##### Quoted passage #####

In this issue of the Calico Community Spotlight series, I’ve asked Jintao Zhang from API7.ai to share his experience with Kubernetes and Calico Open Source. API7.ai is an open-source infrastructure software company that helps businesses manage and visualize business-critical traffic, such as APIs and microservices to accelerate business decisions through data. They have built API7 Cloud—an any-cloud, multi-location SaaS platform for deploying, controlling, visualizing, and monitoring APIs at scale. It allows users to manage and run their APIs anywhere in one place and increase runtime effortlessly, without worrying about the control plane.
Let’s take a look at how Jintao started his Kubernetes journey, and the insights he gained from Calico Open Source.
Q: Please tell us a little bit about yourself, including where you currently work and what you do there.
I am currently working for API7.ai and my title is Cloud Native Technologist. I am mainly responsible for the Apache APISIX Ingress controller project and the service mesh project based on Apache APISIX.
Q: What orchestrator(s) have you been using?
Q: What cloud infrastructure(s) has been a part of your projects?
AWS (EKS) and Azure (AKS).
Q: There are many people who are just getting started with Kubernetes and might have a lot of questions. Could you please talk a little bit about your own journey?
I first got into Docker in 2014 and I loved the project. It made a huge difference and I started using it in my development environment, as well as in some of my company’s environments. Then I started my own Kubernetes journey.
Later, in 2017, we needed a larger-scale deployment and elastic scaling. We chose to create our own PaaS platform based on Kubernetes, and implemented a CI/CD system and monitoring system based entirely on Kubernetes. I love open source—I am also actively participating in some projects.
Now, I am mainly working on Apache APISIX Ingress controller and service mesh projects based on Apache APISIX. I am also a reviewer of the Kubernetes ingress-nginx project.
Q: What were some of the challenges that led you to search for a CNI?

##### Dataset excerpts #####

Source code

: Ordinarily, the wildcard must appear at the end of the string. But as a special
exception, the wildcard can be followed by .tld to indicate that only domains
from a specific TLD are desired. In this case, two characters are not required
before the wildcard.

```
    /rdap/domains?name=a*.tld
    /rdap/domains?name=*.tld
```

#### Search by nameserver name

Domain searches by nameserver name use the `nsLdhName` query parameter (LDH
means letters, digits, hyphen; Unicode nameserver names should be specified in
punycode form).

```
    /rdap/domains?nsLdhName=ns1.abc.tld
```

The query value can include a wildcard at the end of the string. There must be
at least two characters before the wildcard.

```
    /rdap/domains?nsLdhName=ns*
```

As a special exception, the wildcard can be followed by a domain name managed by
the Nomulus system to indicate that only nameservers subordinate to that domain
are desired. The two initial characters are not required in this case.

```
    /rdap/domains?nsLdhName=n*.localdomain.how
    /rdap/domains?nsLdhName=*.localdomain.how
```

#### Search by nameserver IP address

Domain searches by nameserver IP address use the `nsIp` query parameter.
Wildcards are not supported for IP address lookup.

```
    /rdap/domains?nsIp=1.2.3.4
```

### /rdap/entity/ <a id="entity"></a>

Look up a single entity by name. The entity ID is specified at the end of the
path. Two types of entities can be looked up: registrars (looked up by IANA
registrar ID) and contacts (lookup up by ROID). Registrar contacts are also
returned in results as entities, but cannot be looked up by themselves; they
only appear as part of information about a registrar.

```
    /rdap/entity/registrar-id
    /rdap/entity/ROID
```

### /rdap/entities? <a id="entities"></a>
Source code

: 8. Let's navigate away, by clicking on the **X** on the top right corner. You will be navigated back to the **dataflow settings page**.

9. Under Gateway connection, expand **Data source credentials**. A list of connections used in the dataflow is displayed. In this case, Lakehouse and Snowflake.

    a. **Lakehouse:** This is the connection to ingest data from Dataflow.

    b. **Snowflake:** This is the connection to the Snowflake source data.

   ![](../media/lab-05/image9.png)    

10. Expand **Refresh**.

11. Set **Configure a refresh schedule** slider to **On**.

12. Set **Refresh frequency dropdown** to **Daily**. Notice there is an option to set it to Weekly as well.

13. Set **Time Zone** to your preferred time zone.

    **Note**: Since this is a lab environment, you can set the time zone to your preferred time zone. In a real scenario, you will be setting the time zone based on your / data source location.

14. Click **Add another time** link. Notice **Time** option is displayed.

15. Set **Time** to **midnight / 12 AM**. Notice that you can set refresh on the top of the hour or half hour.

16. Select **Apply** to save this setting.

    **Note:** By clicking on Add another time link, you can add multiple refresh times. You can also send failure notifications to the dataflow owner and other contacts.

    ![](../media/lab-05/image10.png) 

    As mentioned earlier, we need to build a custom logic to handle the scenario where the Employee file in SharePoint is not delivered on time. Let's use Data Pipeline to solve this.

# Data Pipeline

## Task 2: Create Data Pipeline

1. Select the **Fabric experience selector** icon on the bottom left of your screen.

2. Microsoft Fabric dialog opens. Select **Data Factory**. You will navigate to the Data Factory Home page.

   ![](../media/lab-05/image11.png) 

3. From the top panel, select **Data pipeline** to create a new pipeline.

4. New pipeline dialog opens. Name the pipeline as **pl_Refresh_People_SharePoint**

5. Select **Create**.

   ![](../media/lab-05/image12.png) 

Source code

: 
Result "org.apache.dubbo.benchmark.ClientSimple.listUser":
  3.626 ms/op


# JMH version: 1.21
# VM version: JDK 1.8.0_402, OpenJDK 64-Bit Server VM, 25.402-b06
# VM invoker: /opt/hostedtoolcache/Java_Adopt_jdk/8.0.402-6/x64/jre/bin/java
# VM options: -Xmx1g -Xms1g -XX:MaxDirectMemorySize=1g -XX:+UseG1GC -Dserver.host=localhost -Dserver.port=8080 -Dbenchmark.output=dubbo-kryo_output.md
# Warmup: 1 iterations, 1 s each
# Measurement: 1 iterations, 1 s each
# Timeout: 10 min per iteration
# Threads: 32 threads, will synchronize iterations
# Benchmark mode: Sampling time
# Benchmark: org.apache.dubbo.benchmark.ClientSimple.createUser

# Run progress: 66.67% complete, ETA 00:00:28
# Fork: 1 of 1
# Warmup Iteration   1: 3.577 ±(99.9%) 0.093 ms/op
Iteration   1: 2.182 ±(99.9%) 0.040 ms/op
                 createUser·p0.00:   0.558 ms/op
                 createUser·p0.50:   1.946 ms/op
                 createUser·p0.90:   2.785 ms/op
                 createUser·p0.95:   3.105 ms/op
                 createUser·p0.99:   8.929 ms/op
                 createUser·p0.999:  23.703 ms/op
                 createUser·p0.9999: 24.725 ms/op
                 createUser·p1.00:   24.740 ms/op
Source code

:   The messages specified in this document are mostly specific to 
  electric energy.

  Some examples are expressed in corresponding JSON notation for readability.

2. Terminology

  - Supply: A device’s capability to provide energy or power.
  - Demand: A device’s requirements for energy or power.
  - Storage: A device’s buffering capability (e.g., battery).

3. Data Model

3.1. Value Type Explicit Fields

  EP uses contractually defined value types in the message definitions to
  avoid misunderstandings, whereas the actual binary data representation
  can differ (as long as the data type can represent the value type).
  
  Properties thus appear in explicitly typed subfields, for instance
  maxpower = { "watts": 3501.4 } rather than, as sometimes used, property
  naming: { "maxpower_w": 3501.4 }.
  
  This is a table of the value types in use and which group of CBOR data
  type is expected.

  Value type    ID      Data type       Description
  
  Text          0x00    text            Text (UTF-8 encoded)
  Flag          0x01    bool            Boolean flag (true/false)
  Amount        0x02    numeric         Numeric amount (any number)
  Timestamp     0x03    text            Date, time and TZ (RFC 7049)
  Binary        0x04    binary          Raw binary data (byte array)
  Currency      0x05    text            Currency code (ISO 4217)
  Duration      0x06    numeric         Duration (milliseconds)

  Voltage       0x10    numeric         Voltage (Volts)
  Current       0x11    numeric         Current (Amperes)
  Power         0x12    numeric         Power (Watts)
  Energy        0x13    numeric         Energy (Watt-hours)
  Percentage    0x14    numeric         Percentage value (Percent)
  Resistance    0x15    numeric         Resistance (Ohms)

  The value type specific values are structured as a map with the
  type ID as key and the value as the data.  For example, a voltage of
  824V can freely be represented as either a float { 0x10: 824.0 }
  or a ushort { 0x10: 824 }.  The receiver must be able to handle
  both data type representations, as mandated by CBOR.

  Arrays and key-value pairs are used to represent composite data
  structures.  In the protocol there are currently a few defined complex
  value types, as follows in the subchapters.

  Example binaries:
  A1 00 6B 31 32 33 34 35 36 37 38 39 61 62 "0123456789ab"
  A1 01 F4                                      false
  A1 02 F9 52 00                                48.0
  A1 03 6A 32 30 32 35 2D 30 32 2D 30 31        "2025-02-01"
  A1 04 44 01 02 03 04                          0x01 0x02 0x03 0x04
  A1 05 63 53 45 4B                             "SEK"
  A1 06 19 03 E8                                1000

#####

#### Task list:
A. In the Calico community spotlight interview, what job title does Jintao Zhang hold at API7.ai?
B. Write the next part of the Calico community spotlight interview, picking up right after its final line.

#### Task-by-task results:
A. Cloud Native Technologist.

B.
First, we needed to choose an appropriate CNI to meet our network topology, or to allow our services to communicate with each other.
Second, we had to consider network performance, which is a key factor affecting the overall service-level objective.
In addition, we needed security and observability, such as fine-grained network permission control through NetworkPolicy. These considerations were mainly to meet business requirements, as well as for its maintainability.
Q: There are other CNIs out there—what stood out about Calico for your needs?
Project Calico is very well-known, and so Calico Open Source naturally appeared on the list when we were selecting CNIs. On one hand, we needed performance and security. Calico can use border gateway protocol (BGP) and NetworkPolicy, which is great.
On the other hand, we needed to consider our network topology. We wanted to use a non-overlay network mode to allow direct interconnection inside and outside of the cluster, and Calico easily accomplished this requirement.
Q: Do you have any feedback for the Project Calico community about Calico resources?
Both Project Calico and its community are gradually growing and are constantly innovating. The Calico community is also very active, and everyone is happy to share and learn from each other. I like it very much and I hope to contribute my own strength someday.
I’m also exploring the combination of Calico and eBPF.